+++ EXTRACTED TEXT

Sisty and I went together to a Memorial
service today. I drove as she is still recovering from foot surgery.
The person who died (age 65) was married to one of
our cousins. Their relationship was troubled. She was accepted as a family
member early on and that never changed. In particular, she was very close to
one of our two surviving aunts. We wanted to be there in support of her two
(adult) children and our aunt.
The venue was a private home in the
foothills near the town of Morrison west of Denver. Perhaps 150 people were
present.
Our cousin’s relatives, (the “White’s)
were well represented but outnumbered by her relatives (the “Collins’). Lots of
visiting, food and alcohol consumed, and reminisces were shared.
Sisty and I slipped away early. The
excuse, and it is real, was our health. 85° temperatures at 8,200’ ASL can be
taxing.

++++++

BRIEF 1: Translate this sentence from the memorial service account into Spanish: "Perhaps 150 people were present."
BRIEF 2: Update the memorial service account from the words "Our cousin’s relatives, (the" through the words "reminisces were shared.", replacing "food" with "snacks".

+++ PROVIDED RECORDS

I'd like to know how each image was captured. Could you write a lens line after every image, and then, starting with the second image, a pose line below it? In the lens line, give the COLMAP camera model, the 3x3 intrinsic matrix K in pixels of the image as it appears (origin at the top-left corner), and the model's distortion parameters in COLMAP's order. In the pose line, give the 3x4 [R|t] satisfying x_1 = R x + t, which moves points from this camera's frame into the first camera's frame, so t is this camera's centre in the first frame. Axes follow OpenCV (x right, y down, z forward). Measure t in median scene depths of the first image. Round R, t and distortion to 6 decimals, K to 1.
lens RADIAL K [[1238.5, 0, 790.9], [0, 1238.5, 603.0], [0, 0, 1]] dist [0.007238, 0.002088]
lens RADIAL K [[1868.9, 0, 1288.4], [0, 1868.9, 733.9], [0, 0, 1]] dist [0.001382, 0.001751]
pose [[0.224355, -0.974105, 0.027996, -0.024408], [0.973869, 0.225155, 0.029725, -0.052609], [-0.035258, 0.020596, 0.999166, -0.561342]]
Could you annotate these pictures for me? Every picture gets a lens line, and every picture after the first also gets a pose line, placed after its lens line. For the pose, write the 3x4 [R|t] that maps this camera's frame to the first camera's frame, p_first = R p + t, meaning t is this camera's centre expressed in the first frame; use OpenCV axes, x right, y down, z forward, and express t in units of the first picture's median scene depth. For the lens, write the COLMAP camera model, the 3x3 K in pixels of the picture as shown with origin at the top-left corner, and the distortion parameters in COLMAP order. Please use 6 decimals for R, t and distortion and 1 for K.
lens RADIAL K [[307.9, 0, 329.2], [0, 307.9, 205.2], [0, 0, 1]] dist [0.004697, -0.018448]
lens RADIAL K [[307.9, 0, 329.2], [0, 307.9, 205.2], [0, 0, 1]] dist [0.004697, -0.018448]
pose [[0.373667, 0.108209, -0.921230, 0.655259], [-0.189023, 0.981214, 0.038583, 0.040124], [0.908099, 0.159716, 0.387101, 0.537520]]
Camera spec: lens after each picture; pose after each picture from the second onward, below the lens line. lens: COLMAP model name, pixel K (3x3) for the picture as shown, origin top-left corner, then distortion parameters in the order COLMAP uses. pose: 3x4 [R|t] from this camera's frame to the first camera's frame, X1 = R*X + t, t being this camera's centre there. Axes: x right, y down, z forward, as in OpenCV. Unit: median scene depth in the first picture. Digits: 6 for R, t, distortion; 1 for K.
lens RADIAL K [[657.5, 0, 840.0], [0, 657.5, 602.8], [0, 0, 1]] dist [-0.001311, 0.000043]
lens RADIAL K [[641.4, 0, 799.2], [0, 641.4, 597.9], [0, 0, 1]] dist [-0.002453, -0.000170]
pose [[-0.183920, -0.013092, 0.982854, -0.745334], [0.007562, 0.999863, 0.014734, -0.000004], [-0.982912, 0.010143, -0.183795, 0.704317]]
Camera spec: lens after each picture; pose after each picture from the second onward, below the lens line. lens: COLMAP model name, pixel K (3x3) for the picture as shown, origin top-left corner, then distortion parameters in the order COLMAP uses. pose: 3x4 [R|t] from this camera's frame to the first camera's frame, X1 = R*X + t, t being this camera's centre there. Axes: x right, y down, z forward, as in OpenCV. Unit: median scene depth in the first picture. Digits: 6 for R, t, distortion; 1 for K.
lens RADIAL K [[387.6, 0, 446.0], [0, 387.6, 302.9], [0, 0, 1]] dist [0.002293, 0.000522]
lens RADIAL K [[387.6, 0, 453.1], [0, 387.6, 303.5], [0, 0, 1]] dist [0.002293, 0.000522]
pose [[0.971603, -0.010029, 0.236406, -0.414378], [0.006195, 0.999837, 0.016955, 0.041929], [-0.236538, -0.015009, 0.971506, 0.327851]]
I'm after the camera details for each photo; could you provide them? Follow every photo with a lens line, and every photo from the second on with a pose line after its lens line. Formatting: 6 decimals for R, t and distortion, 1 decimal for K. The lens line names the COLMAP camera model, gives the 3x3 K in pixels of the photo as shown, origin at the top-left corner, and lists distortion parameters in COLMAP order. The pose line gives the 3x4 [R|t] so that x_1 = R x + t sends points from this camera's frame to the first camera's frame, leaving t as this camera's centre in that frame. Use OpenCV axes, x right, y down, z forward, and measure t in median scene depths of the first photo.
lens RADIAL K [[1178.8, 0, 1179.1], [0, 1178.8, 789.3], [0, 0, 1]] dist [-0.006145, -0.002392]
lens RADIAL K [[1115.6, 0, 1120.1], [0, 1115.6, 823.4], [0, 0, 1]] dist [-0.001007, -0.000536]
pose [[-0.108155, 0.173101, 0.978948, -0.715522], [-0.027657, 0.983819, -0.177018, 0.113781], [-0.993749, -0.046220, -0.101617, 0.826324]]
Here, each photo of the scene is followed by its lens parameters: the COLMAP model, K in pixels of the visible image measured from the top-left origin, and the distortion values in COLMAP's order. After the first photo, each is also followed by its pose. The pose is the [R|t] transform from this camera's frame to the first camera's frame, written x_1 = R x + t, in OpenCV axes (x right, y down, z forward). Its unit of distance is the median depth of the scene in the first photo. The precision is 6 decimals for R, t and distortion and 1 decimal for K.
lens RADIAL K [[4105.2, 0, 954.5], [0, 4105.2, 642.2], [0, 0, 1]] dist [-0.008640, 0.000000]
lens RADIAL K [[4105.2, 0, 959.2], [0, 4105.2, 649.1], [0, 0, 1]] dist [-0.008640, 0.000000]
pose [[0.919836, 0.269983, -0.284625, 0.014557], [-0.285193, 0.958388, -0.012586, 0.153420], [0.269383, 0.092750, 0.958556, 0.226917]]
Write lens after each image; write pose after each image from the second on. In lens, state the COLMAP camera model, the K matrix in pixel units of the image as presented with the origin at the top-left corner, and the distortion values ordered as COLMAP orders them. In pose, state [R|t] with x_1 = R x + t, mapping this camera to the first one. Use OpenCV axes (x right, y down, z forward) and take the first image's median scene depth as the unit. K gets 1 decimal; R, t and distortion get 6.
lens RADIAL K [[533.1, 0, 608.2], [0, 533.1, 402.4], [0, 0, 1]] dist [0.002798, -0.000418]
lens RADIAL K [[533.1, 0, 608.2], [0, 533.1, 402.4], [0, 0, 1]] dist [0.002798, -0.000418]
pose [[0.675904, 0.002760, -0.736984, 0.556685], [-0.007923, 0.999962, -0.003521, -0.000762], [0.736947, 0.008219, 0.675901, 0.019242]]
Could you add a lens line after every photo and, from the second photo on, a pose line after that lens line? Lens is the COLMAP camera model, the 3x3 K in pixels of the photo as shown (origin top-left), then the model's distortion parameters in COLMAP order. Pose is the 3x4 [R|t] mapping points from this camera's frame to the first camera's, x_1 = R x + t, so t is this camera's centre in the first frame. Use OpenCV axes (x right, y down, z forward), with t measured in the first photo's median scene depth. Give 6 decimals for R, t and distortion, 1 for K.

++++++

RESPONSE BOX 1: Quizás estaban presentes unas 150 personas.

RESPONSE BOX 2:
Our cousin’s relatives, (the “White’s)
were well represented but outnumbered by her relatives (the “Collins’). Lots of
visiting, snacks and alcohol consumed, and reminisces were shared.